In some cases of pharyngitis the cervical glands become swollen and painful, but this is not common. In children the constitutional disturbance is much greater than in adults. In malarial districts or in subjects of malarial poisoning the manifestations may assume a periodic character. Recovery takes place, as a rule, in from three to ten days.

In many instances the local phenomena are most prominently manifested on one side of the throat. There will then exist great liability to similar involvement of the other side after convalescence of a day or two, and without care and avoidance of exposure the second attack may be far more severe than the first.

The severe variety of pharyngitis denominated phlegmonous is often ushered in with a decided chill, the phenomena of fever following within twenty-four hours. The symptoms, both local and general, are of much greater severity than in catarrhal pharyngitis, especially in cases proceeding to suppuration.

Paralysis of the palate and other paralyses may follow either of the forms of sore throat just described. Albuminuria sometimes results. In extremely rare cases it is an accompaniment of the disease.

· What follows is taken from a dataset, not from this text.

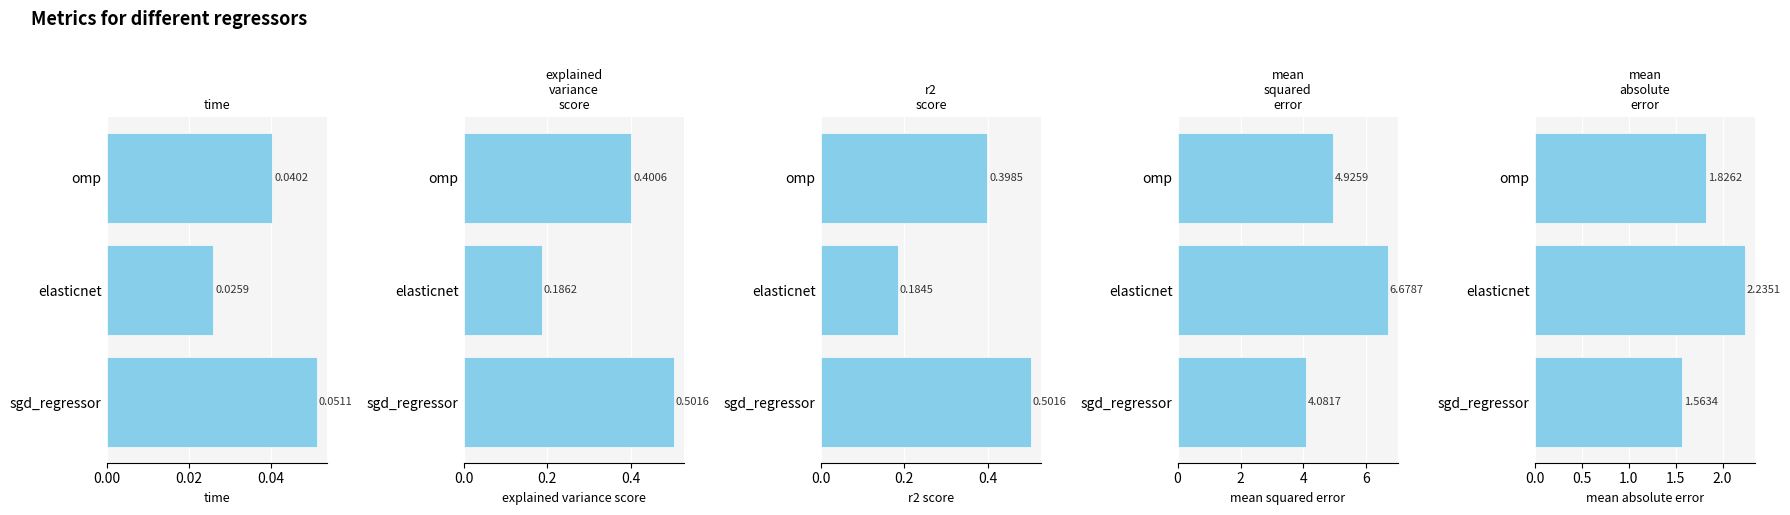

What is the spread (max minus min) of values at sgd_regressor?

4.0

Superficial ulceration of the mucous membrane may occur in almost any form of pharyngitis or of sore throat. Some authors have separated a special form of ulcerative sore throat occurring in those enfeebled from long exposure to unwholesome influences, such as nurses, hospital attendants, etc., in whom the first symptom is pain in deglutition, especially of saliva. The tongue is furred and the breath is offensive. There is loss of appetite, with general lassitude, feebleness of circulation, and more or less elevation of temperature. Intense headache is often present. Under suitable treatment recovery is rapid.

The ulcerative sore throats of syphilis and of tuberculosis require separate consideration.

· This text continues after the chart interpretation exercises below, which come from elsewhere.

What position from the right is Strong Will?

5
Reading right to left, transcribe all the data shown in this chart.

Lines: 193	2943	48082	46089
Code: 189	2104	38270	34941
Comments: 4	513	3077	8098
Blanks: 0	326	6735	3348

Common membranous pharyngitis frequently gives rise to but slight symptoms, differing very little from those of other forms of pharyngitis; but there may be high fever of sthenic or of asthenic type, very often preceded by general malaise, sometimes by a decided chill. The pain in deglutition and the local heat and dryness are sometimes much greater than in the more ordinary forms of pharyngitis. The distress may extend into the ear, sometimes to the nasal passages, in rare instances to the larynx. The disease lasts for a week or ten days, usually terminating in recovery. In occasional instances, chiefly in children, it terminates fatally by apnoea from extension of the membrane into the larynx. Paralytic sequelæ are not rare.

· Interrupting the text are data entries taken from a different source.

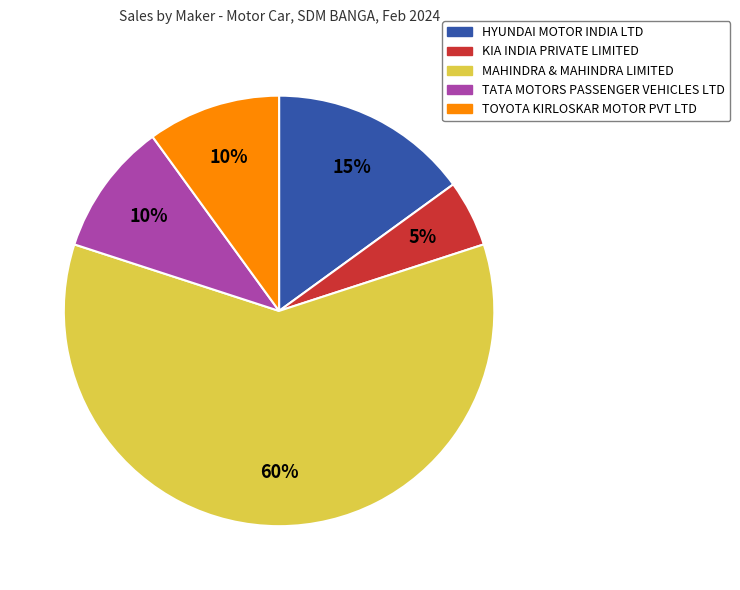

Is there any slice that represents more than half of the pie?

Yes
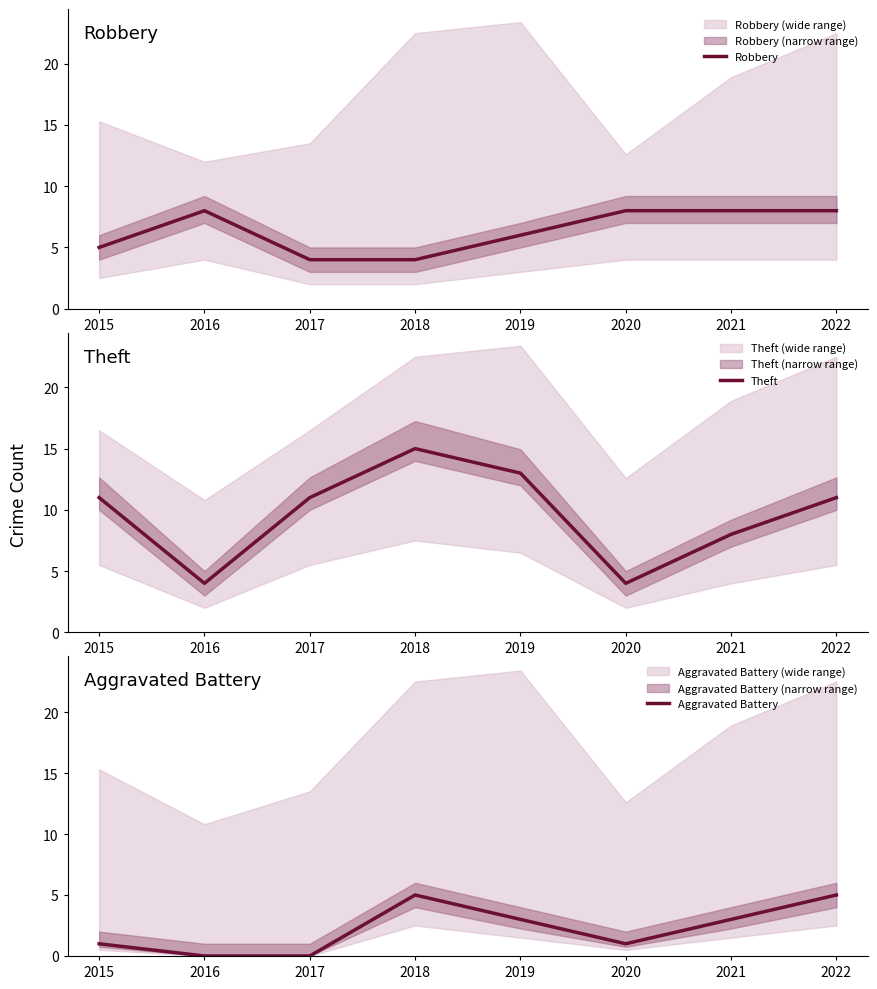

Which series has the largest range (max minus min)?

Theft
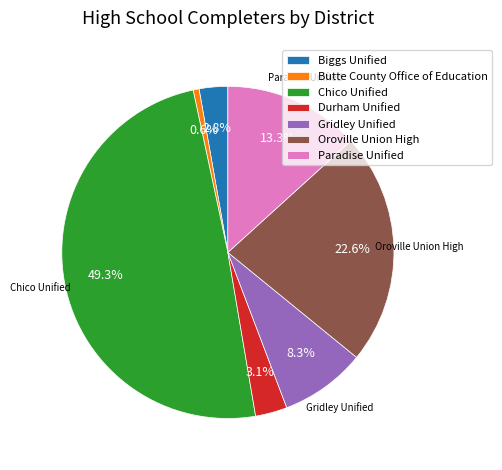

Combined, what portion of the pie is Chico Unified and Butte County Office of Education?

49.9%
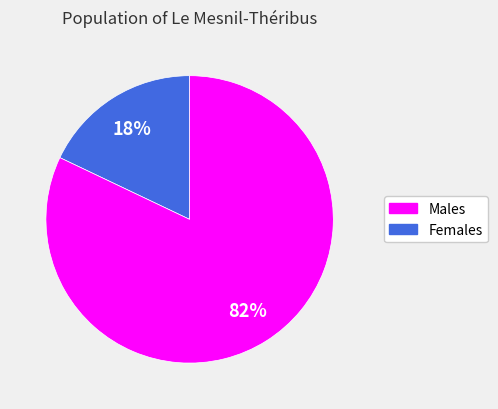

To the nearest percent, what is the average slice percentage?

50%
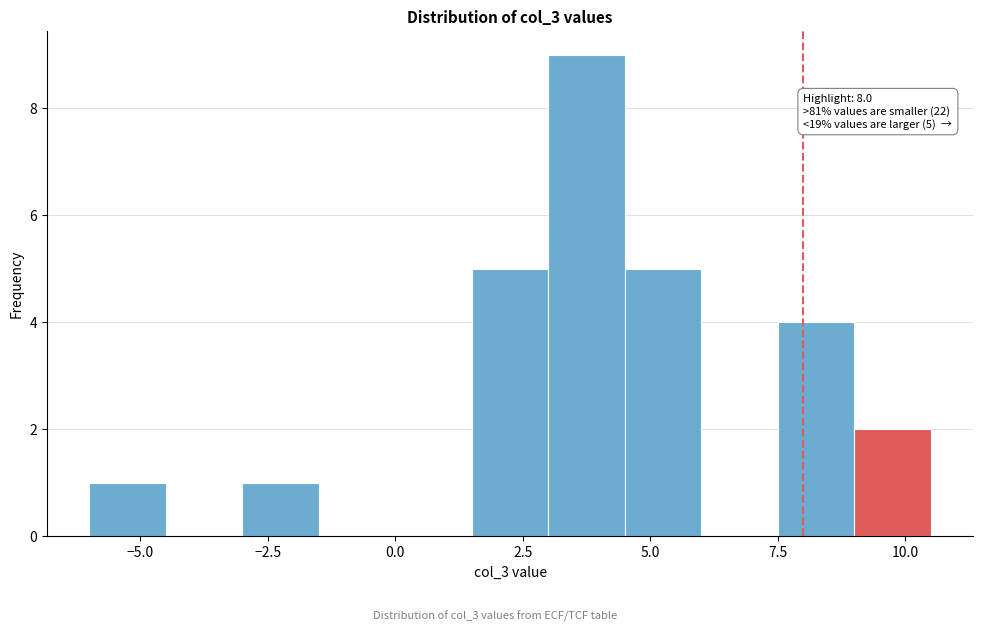

Around what value on the x-axis is the tallest bar? Give the approximate position of its centre, as read against the axis.

4.0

The advent of gangrenous pharyngitis is sometimes indicated by sthenic phenomena, but usually from the first it is marked by extreme prostration, comparable in some instances to the collapse of cholera. There is a low type of fever. The pulse is feeble and infrequent. The skin, especially of the extremities, is cold and blue. The eye is glassy, the countenance haggard. The pain, as a rule, is not severe, sensation being benumbed. The disease is often accompanied by an irregular erythematous cutaneous eruption. The secretions and excretions escape by the mouth and nose, and they are extremely fetid. There is indeed a peculiar odor, which once encountered can scarcely be mistaken. If the lungs become affected there will be copious hæmoptysis. In some cases the tendency to hemorrhage is general, blood oozing or gushing simultaneously from lungs, bowels, nose, and mouth, and sometimes extravasating beneath the skin. Sphacelus ultimately takes place at the points of ecchymosis. Diarrhoea, abundant and fetid, due to invasion of the alimentary tract, often sets in before the close, and may be regarded as a sure precursor of death. Death usually takes place from syncope, intelligence often remaining unaffected to the last. When these cases recover a horrible amount of deformity often remains to mark the ravages of the disease. During cicatrization the positions of contiguous parts become very much altered. The palate may become adherent by its sides, and by more or less of its posterior surface, to the pharynx, sometimes resulting in complete occlusion of the nasal portion of the pharynx.

The constitutional symptoms of erysipelas of the pharynx are those that attend the usual manifestations of external erysipelas, the febrile phenomena, epigastric pain, nausea, and so on, being increased in severity. There will be great pain and difficulty of deglutition. If there be serious oedema, symptoms of suffocation will occur. Laryngitis will be indicated by pain referred to the larynx. The duration of the disease varies from forty-eight hours to a week, rarely longer. Death may occur within two or three days from oedema of the larynx or from other causes frequently indiscernible. Resolution usually takes place in those cases which recover. Occasionally abscess occurs.